Hi, I used the tlt_instance_segmentation docker with the notebook to train a model on my custom dataset containing only 1 class ( 2 with background ). Everything works fine up until I try to infer on my test set:

    # Running inference for detection on n images
    !tlt-infer mask_rcnn -i $RAW_DATA_DIR/images/test \
                     -o $USER_EXPERIMENT_DIR/maskrcnn_annotated_images \
                     -e $SPECS_DIR/maskrcnn_train_resnet50.txt \
                     -m $USER_EXPERIMENT_DIR/experiment_dir_unpruned/model.step-25000.tlt \
                     -l $SPECS_DIR/coco_labels.txt \
                     -t 0.5 \
                     -b 2 \
                     -k $KEY \
                     --include_mask

I get this error:

Using TensorFlow backend.
2021-01-15 16:57:52.117876: I tensorflow/stream_executor/platform/default/dso_loader.cc:44] Successfully opened dynamic library libcudart.so.10.0
Traceback (most recent call last):
  File "/usr/local/bin/tlt-infer", line 8, in <module>
    sys.exit(main())
  File "/home/vpraveen/.cache/dazel/_dazel_vpraveen/715c8bafe7816f3bb6f309cd506049bb/execroot/ai_infra/bazel-out/k8-py3-fastbuild/bin/magnet/packages/iva/build_wheel.runfiles/ai_infra/iva/common/magnet_infer.py", line 60, in main
  File "/home/vpraveen/.cache/dazel/_dazel_vpraveen/715c8bafe7816f3bb6f309cd506049bb/execroot/ai_infra/bazel-out/k8-py3-fastbuild/bin/magnet/packages/iva/build_wheel.runfiles/ai_infra/iva/mask_rcnn/scripts/inference.py", line 288, in main
  File "/home/vpraveen/.cache/dazel/_dazel_vpraveen/715c8bafe7816f3bb6f309cd506049bb/execroot/ai_infra/bazel-out/k8-py3-fastbuild/bin/magnet/packages/iva/build_wheel.runfiles/ai_infra/iva/mask_rcnn/scripts/inference.py", line 230, in infer
AssertionError: Batch size should not be greater than the number of samples.

Any clues?
Obviously, the folder does contain more than 2 images. The same error is also thrown with a batch of 1.
Thanks

Morganh · January 16, 2021, 12:59pm

Which kind of image in your $RAW_DATA_DIR/images/test?
Is it jpg or others?

pejc · January 16, 2021, 2:57pm

They are .png files.

Morganh · January 16, 2021, 3:04pm

Could you try to convert the png files to jpg files and retry? I find that “tlt-infer mask_rcnn” only supports jpg images.

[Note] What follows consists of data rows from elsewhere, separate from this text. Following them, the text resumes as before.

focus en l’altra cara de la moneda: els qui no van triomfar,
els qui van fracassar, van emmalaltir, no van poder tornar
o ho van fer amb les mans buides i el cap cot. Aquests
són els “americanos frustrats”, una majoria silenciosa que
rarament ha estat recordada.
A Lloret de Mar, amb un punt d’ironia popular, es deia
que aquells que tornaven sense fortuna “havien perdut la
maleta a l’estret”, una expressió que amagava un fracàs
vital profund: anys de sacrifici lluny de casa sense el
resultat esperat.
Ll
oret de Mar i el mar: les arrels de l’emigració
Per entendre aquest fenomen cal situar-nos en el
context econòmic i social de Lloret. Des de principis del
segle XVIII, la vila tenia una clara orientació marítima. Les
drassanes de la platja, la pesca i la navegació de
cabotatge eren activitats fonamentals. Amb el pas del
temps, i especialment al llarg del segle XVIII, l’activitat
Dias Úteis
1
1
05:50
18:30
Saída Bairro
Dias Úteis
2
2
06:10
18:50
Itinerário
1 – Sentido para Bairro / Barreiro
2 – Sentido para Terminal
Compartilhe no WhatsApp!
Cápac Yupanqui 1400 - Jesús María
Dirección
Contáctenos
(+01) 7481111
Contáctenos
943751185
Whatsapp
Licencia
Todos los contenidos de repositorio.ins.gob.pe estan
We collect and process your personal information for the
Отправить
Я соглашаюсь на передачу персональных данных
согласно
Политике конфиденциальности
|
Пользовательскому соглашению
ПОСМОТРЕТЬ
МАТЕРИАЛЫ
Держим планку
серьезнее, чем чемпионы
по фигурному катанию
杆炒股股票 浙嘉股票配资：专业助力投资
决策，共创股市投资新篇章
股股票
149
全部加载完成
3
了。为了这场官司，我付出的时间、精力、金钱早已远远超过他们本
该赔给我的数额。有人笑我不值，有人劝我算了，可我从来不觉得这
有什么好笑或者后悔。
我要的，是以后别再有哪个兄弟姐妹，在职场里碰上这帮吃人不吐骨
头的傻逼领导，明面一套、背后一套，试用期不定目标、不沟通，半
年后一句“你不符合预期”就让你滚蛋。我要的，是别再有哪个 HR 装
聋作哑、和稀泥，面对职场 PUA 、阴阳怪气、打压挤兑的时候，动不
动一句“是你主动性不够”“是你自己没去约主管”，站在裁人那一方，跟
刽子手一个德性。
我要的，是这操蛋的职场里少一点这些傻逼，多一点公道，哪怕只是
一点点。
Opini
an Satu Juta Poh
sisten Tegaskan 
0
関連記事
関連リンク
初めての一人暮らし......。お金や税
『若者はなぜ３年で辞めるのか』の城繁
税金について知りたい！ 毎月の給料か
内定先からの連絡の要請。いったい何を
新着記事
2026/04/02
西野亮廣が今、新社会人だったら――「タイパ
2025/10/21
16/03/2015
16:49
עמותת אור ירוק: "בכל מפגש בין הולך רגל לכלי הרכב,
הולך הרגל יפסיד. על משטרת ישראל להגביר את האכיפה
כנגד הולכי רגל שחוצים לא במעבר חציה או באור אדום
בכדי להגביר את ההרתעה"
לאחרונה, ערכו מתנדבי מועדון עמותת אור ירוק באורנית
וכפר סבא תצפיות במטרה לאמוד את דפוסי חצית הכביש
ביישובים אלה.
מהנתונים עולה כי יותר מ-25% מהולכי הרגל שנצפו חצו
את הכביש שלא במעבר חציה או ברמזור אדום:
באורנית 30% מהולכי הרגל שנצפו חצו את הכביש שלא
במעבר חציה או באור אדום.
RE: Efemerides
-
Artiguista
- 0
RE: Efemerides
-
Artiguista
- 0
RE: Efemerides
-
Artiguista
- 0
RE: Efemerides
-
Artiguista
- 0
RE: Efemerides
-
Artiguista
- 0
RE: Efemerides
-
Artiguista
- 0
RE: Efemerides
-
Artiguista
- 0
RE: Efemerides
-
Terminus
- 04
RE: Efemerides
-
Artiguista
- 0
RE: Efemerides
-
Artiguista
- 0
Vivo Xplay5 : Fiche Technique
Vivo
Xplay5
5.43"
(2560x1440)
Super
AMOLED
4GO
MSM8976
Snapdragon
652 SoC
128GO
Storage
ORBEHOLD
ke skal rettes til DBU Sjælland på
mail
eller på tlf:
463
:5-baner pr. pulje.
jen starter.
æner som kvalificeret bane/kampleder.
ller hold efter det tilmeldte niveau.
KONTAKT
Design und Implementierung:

$ for i in .png ; do convert “$i” "${i%.}.jpg" ; done

pejc · January 16, 2021, 4:46pm

Alright, it is the solution. It wasn’t specified in the TLT docs, so I wasn’t sure.

But now I get the same error as this guy : Error running MaskRCNN inference after custom training - #6 by hyperlight

Any ETA on the fix?

Morganh · January 17, 2021, 2:38am

It will be fixed in next release. Please stay tune for it.